Sudah lama aku nggak nulis dengan benar-benar menggunakan perasaan pribadi sebagai latar atau tema dari tulisan. Tulisan yang ada di blog yang terhitung dari sekitar 3 bulan lalu adalah tulisan dengan latar pikiranku. Ya. Dia lahir dari proses analisis, analogi, pemahaman baru dan nama-nama aktivitas berpikir lainnya. 

Bulan lalu, september 2018. Aku membaca salah satu tulisan blog yang membahas tentang cara-cara menjadi blogger sukses. Salah satunya adalah dengan membuat konten yang bagus. Dalam kasus sebagai blogger, konten ini adalah tulisan. Ya, memang ada juga yang menyelipkan gambar, video dan konten kreatif lainnya. Dalam tulisan blog yang aku baca saat itu membahas konten yang berupa tulisan.

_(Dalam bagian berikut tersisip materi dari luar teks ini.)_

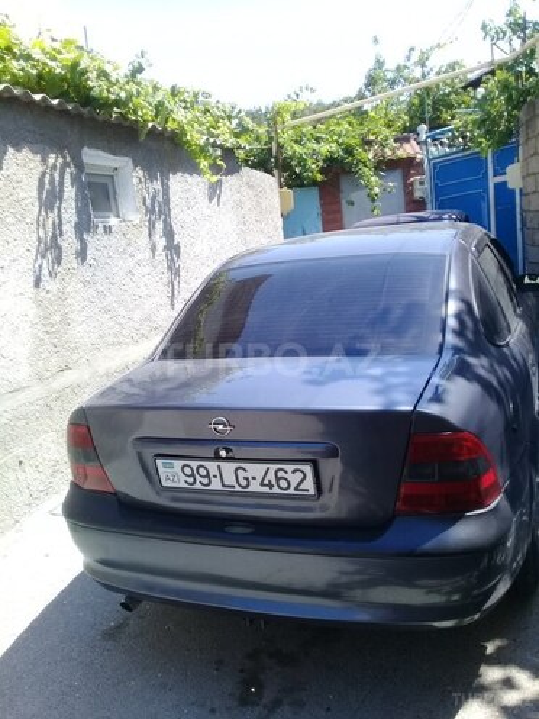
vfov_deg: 58.4
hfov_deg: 45.4
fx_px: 644
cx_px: 270
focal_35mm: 31
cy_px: 360
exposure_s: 1/396
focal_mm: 3.3
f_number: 2.2
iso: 50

Tidak mudah membuat konten tulisan yang bagus. Apalagi memenuhi tujuan “bermanfaat untuk orang lain”. Karena bermanfaat itu kata lain dari yang dibutuhkan orang. Kita cenderung tidak pernah mau untuk mencoba memahami atau hanya sekedar ingin tahu apa yang dibutuhkan orang.

Kita cenderung lebih tertarik pada diri kita masing-masing. Impian, masalah, perasaan, dan semua hal yang ada dalam diri kita sendiri. Tidak banyak ditemukan orang yang dengan tulus memahami orang lain. Impian, masalah, perasaan, dan semua hal yang ada dalam diri orang lain. Katanya, “aku tidak bisa membantu orang lain karena keadaan diri sendiri pun sekarang sulit.”

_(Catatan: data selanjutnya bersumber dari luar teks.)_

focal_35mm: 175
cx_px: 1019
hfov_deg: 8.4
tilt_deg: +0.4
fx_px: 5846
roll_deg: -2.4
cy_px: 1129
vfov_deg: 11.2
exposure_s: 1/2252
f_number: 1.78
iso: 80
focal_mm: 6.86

Agak nggak nyambung ya judul dengan isinya. Begitulah yang terjadi sekarang. Banyak yang nggak nyambung. Nggak cuman judul dan isi tulisan dari seorang blogger, bahkan artikel berita juga begitu. Sampai pada jabatan apa dan melakukan apa juga banyak yang nggak nyambung. 

Tulisan ini sebenernya adalah sebuah pengakuan. Yes. I’m a moody person. Orang-orang yang pernah bertemu dan berinteraksi beberapa kali denganku pasti juga mengakui itu. Sepertinya yang dilakukan salah satu orang yang mengenalku beberapa hari lalu. Mengirimkan pesan kepadaku. Menanyakan apakah aku besok ada waktu. Aku menjawabnya kenapa. Lalu beberapa jam kemudian dia membalas lagi. Mood kamu sedang dalam mode apakah?. Dan, aku jawab. I’m fine. Lalu percakapan itu berakhir. 
 

 
Yes. I’m a moody person. Tapi juga nggak sampai harus ditanya moodku lagi mode apa. Juga kalo kalian semua paham mood itu apa. Dan secepat apa itu berubah. Pertanyaan seperti itu sebenarnya tidak memerlukan jawaban. 

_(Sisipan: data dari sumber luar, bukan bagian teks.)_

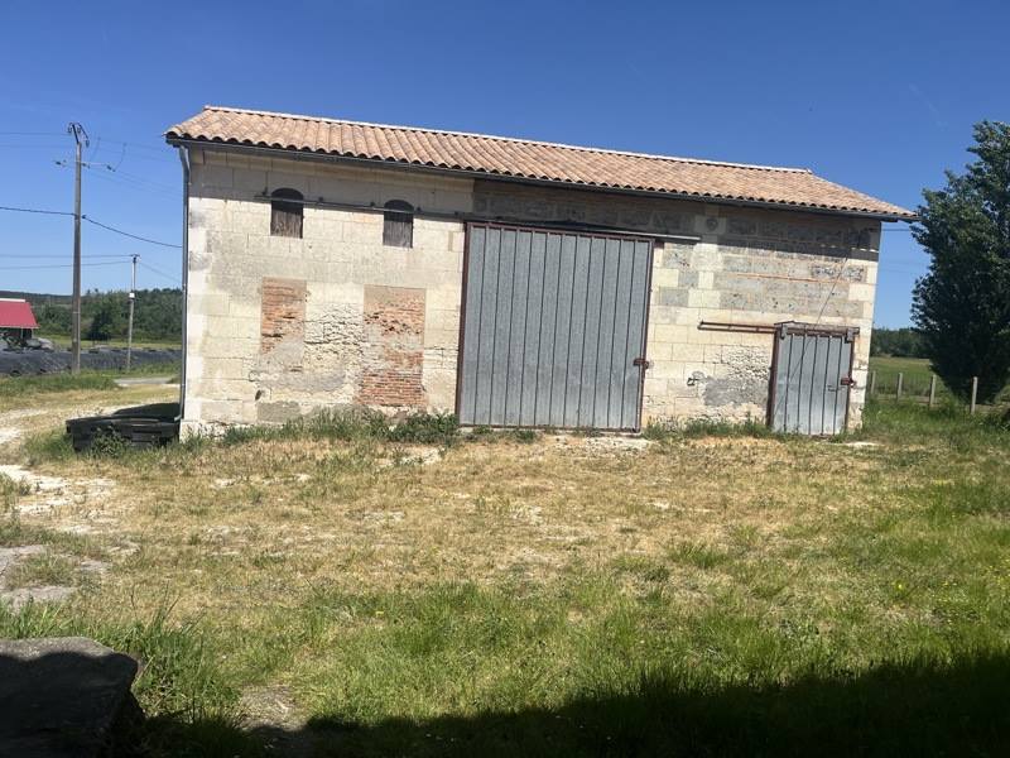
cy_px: 379
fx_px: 759
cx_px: 505
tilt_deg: -4.9
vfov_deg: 53.1
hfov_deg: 67.3
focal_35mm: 26
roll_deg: -3.2
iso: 50
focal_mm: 5.1
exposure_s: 1/5848
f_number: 1.6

Ada kejadian lain lagi yang membuatku berpikir, apa seburuk itu menjadi seorang yang moody? Orang yang kukenal mengaku, dia merasa harus memikirkan beberapa kali untuk mengatakan kalo dia kangen denganku. Katanya, dia menanyakan pada dirinya sendiri. Kamu berhak kah kangen sama dia (read-aku). 

Mendengar apa yang dikatakan olehnya benar-benar membuatku berpikir, semengerikan itukah aku? Seburuk itukah aku sebagai orang yang moody? 

Terlepas dari pertanyaanku pada diri sendiri itu. Aku mengakui aku adalah orang yang moody. Yes. I’m a moody person. Dan, kalian tidak perlu sampai menanyakan pada orang yang moody “mood kamu sekarang sedang dalam mode apa?”.